## To-do item
Please show every line in the rows below that contains the string "danych", copying each such line whole. Case counts, so a line matches only if its capital and lowercase letters agree with the string.
____
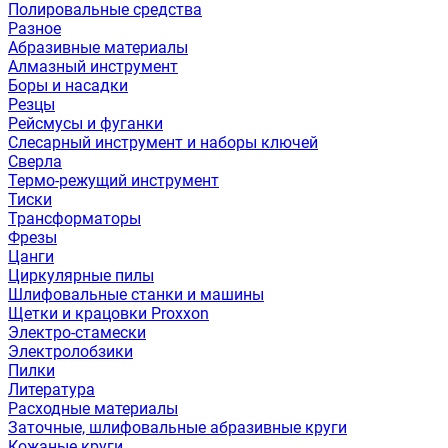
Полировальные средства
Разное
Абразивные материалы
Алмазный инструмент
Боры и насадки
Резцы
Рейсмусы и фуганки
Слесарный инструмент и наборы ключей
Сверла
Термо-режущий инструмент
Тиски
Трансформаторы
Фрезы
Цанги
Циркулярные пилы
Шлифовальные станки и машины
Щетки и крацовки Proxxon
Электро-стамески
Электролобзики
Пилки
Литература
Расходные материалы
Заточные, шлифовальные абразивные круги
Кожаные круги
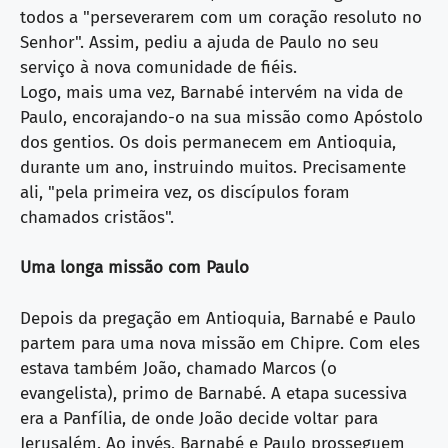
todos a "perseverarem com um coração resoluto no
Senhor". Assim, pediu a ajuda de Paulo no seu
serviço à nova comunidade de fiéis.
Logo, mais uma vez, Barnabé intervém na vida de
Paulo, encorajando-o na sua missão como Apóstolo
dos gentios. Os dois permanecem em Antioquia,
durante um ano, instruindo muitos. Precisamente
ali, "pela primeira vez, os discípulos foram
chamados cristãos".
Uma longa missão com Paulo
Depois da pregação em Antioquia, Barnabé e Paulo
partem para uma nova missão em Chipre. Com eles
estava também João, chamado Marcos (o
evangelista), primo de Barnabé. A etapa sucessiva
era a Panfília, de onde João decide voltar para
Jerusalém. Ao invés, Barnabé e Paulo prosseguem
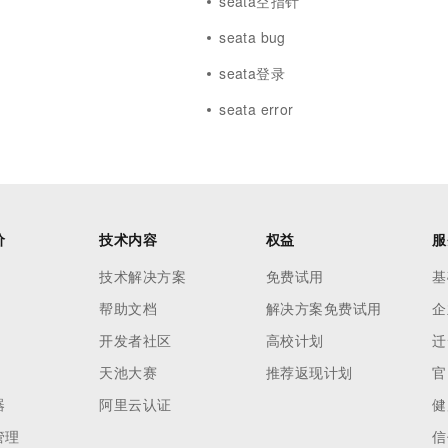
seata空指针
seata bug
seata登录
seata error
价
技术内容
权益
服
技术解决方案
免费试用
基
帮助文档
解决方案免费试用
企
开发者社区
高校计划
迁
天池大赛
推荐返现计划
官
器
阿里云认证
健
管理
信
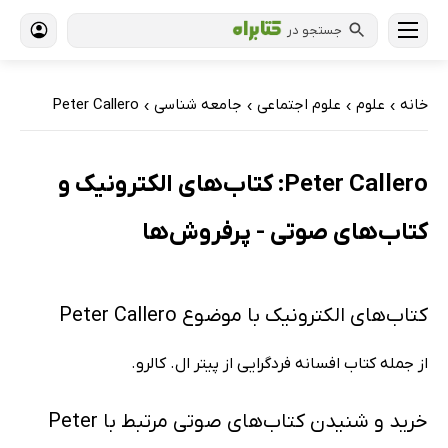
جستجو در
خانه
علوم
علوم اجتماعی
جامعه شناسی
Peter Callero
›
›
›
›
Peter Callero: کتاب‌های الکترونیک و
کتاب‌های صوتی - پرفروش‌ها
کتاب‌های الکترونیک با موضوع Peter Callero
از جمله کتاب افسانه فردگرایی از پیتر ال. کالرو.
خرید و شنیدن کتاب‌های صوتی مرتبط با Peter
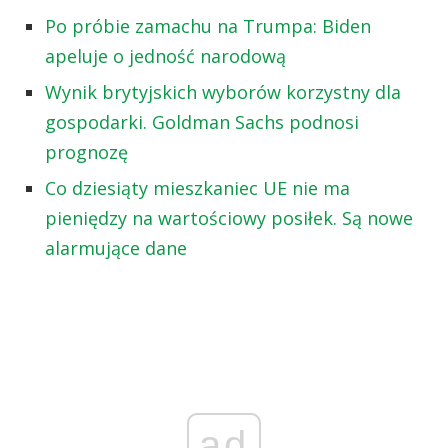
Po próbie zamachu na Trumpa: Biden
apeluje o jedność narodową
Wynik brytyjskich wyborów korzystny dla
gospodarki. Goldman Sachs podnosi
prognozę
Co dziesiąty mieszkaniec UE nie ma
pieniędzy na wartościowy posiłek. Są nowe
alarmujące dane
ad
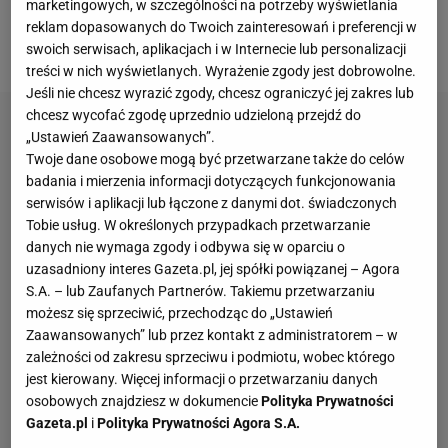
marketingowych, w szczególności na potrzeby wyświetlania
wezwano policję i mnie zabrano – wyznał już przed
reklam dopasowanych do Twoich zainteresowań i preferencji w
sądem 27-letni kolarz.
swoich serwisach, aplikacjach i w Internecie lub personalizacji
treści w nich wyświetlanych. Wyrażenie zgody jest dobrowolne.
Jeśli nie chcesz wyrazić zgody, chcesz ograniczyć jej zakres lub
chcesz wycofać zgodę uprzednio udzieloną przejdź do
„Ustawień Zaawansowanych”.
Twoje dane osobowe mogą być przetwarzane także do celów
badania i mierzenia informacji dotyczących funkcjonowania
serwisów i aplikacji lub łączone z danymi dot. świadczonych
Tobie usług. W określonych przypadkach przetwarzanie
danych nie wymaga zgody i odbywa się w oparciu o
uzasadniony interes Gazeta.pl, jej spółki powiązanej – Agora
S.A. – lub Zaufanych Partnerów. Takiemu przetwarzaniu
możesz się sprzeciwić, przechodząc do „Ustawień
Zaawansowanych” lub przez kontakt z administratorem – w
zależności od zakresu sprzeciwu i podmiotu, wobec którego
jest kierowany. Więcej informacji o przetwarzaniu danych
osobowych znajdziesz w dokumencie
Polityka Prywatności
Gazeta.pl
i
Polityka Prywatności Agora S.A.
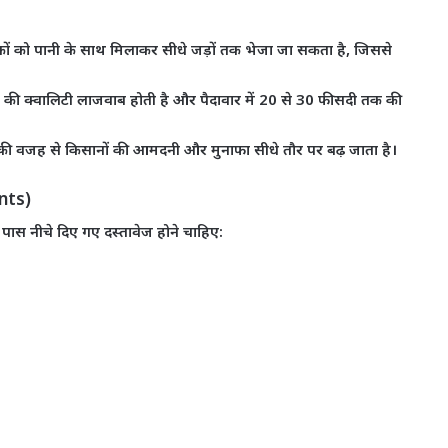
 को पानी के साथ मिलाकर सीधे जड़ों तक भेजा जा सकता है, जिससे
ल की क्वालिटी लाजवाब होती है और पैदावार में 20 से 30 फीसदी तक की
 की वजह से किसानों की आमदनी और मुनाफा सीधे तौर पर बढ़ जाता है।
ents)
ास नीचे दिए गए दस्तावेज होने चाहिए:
____
## Result of this task
danych nie wymaga zgody i odbywa się w oparciu o
jest kierowany. Więcej informacji o przetwarzaniu danych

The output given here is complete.